Pemain yang namanya masuk 10 besar terbaik Asia versi ESPN, Bambang
Pamungkas ‘Bepe’, kembali angkat suara melalui blog pribadinya, terkait
permasalah yang mendera sepak bola nasional. Dia menjelaskan berbagai
hal mulai dari gajinya di Persija Jakarta hingga kompetisi ISL yang
tetap berjalan walau keadaanya masih amburadul.
Dalam blognya mengajak para pemain lainnya untuk berani mengambil
sikap terkait ketidakadilan yang selama ini mereka terima.
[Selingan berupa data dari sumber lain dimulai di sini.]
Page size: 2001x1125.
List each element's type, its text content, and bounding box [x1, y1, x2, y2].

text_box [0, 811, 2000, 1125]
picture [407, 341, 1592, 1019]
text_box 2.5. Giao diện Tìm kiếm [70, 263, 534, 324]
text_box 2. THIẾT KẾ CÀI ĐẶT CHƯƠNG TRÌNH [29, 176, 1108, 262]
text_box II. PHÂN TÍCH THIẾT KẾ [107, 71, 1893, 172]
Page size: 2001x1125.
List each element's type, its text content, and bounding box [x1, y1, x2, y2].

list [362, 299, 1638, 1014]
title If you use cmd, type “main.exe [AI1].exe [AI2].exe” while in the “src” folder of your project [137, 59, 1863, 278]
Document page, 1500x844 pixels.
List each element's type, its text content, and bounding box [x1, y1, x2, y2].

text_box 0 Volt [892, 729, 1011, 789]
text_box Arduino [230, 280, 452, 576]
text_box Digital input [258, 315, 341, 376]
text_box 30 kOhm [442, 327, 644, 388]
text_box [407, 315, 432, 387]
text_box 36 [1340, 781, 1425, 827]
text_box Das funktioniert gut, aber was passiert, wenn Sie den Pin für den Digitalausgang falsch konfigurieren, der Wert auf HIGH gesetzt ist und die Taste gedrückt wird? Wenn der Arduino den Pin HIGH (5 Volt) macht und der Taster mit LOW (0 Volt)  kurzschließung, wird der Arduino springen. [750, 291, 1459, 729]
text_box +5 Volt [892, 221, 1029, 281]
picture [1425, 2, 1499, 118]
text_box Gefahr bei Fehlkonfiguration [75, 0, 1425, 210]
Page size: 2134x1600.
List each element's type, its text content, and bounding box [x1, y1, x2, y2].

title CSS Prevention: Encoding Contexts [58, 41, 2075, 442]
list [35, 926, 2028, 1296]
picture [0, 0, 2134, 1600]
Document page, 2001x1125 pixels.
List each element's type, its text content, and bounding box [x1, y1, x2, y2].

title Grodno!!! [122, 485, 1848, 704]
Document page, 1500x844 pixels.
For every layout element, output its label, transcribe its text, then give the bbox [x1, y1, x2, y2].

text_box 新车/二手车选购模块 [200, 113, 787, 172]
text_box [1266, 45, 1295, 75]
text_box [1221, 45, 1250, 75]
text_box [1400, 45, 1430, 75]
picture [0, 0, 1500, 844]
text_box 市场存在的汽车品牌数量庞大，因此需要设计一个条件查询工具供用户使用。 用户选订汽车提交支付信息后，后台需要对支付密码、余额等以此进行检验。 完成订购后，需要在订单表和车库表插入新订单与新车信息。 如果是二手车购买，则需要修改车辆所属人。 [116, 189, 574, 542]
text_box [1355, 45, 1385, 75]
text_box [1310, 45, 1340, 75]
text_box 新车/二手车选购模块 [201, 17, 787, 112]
Masalah gaji
yang tak dibayarkan klub adalah bentuk kesewenang-wenangan yang
menurutnya harus dilawan.
“Di bawah bendera Asosiasi Pesepakbola Profesional Indonesia (APPI),
kami mencoba untuk memperjuangkan hak-hak kami sesuai dengan pasal-pasal
yang diatur dalam kontrak kerja yang kami sepakati bersama, antara klub
dan juga para pemain,” tulis Bepe di dalam
blognya,www.bambangpamungkas20.com.
Bepe mengakui masalah keterlambatan gaji di dunia sepak bola
Indonesia tidak hanya baru-baru ini saja terjadi, namun mungkin sudah
puluhan tahun lamanya.
“Sampai kapan kondisi ini akan terus terjadi berulang-ulang? Sampai
kapan pemain dipandang sebelah mata oleh para pengurus dan pemilik klub?
Sampai kapan pemain dipaksa untuk mengerti dengan keadaan manajemen,
sementara manajemen tidak pernah mau mengerti dengan segala permasalahan
yang dialami oleh pemain?” tanyanya.
“Bisakah disebut saling menghargai, jika salah satu pihak dituntut
untuk terus melakukan kewajibannya, akan tetapi di sisi lain hak-haknya
tidak dipenuhi? Apakah itu namanya saling menghargai, jika salah satu
pihak mengharapkan pengertian dari pihak lain, sedang segala
permasalahan pihak yang lain tidak pernah mau mereka mengerti? Saling
menghargai itu artinya dari dua arah, tidak hanya satu arah,” tambah
Bepe.
Bepe kemudian meminta para pengelola ISL berkaca pada kasus
meninggalnya mantan pemain Persis Solo (Divisi Utama PT Liga Indonesia)
Diego Mendieta. “Kasus meninggalnya Diego Mendieta seharusnya dapat
menjadi pelajaran dan menyadarkan kita semua. Betapa semena-menanya
sebuah klub di negeri ini memperlakukan pemainnya,” sindirnya.
Ia pun mengajak para pemain lain untuk berani mengambil sikap terkait sikap semena-mena pengelola kompetisi tersebut.
“Sekarang adalah saat di mana pemain harus mulai berani untuk
mengambil sikap. Sekarang adalah saatnya pemain sadar jika mereka adalah
aset, mereka adalah faktor penting, dan sebuah komponen berharga dalam
bergulirnya sebuah kompetisi sepak bola,” tegasnya.
“Mungkin kita tidak dapat merubah nasib generasi sekarang, akan
tetapi setidaknya kita dapat mencoba menata sebuah pondasi yang kokoh
untuk generasi yang akan datang,” tutupnya.